Speaking at the Victory Column in Berlin's Tiergarten Park to an audience
police estimated at over 200 000, the Democratic senator said America had no
better partner than Europe but cautioned the allies against turning inward.
Broad in scope, the speech was aimed not only at European audiences but also US
voters who face a choice in the November 4 election between the Democrat Obama
and Republican John McCain.
McCain, a Vietnam veteran and former prisoner of war, is an Arizona senator who
has long been an influential voice on foreign policy and military matters. He
is making national security a central focus of his campaign and contends that
Obama, a 46-year-old first-term senator from Illinois, lacks the foreign
affairs seasoning to serve as commander-in-chief.
Obama has aimed to dispel that notion with a seven-nation tour this week that
has taken him to Afghanistan, Iraq, Kuwait, Jordan and Israel.

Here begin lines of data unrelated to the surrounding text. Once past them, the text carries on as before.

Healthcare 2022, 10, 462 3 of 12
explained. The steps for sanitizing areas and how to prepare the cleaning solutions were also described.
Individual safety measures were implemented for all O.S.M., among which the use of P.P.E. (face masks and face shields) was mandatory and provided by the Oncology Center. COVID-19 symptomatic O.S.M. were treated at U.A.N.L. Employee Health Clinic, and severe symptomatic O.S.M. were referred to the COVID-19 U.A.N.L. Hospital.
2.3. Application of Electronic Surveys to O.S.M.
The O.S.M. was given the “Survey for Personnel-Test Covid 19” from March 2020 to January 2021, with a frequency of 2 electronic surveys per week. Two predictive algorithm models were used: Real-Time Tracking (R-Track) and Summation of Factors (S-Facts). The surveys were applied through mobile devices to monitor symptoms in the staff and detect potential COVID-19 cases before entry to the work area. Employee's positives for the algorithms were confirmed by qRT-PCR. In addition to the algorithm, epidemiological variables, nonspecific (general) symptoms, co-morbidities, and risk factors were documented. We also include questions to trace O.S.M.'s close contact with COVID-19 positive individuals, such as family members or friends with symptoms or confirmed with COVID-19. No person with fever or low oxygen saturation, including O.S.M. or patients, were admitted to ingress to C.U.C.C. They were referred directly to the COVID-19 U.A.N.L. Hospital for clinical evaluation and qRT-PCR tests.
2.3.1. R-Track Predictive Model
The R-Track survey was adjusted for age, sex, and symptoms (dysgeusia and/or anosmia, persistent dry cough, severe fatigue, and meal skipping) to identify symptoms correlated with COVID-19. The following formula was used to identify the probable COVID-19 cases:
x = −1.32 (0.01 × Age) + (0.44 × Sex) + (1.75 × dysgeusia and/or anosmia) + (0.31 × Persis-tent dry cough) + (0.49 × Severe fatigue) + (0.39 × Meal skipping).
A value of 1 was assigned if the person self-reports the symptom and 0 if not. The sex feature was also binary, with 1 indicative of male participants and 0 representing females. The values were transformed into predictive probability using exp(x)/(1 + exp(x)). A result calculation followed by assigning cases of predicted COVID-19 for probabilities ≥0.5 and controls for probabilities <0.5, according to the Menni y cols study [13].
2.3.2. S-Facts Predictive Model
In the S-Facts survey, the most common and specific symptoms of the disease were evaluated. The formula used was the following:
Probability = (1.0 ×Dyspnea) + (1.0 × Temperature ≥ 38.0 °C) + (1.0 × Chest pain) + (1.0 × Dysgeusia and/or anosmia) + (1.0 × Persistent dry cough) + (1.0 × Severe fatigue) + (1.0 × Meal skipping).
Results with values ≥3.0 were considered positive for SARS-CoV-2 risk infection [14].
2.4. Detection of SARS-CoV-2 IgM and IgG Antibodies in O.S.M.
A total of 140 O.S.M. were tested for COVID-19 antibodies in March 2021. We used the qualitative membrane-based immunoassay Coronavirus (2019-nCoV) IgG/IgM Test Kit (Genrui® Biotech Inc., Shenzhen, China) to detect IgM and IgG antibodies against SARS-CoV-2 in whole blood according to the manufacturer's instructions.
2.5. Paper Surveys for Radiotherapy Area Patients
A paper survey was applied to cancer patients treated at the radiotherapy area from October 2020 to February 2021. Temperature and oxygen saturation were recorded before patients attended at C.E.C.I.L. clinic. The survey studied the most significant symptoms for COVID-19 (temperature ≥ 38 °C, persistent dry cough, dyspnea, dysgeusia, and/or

He is highly popular in Germany and his appearance has been likened to the 1963
visit of President John F. Kennedy, whose "Ich bin ein Berliner" (I
am a Berliner) address shortly after the building of the Berlin Wall became an
iconic moment of the Cold War.
Obama did not break into German like Kennedy but spoke at length of the
historic ties between the United States and Germany, touching on the Berlin
airlift 60 years ago and the fall of the Wall in 1989.
Obama has urged a shift in focus from Iraq to Afghanistan, where stability is
threatened by a fierce Taliban insurgency. Germany has roughly 3 500 troops in
Afghanistan and is expected to raise that by 1 000 later this year.
But Chancellor Angela Merkel has resisted pressure from the US to send German
soldiers to the more dangerous south of the country and said on the eve of
Obama's visit that Germany had "limits" in what it could do.
Obama urged Europe and the United States needed to stand together to send Iran
a message that it must abandon its nuclear ambitions and urged both sides to
move beyond their differences over the Iraq war to help suffering Iraqis
rebuild their lives, Reuters reported.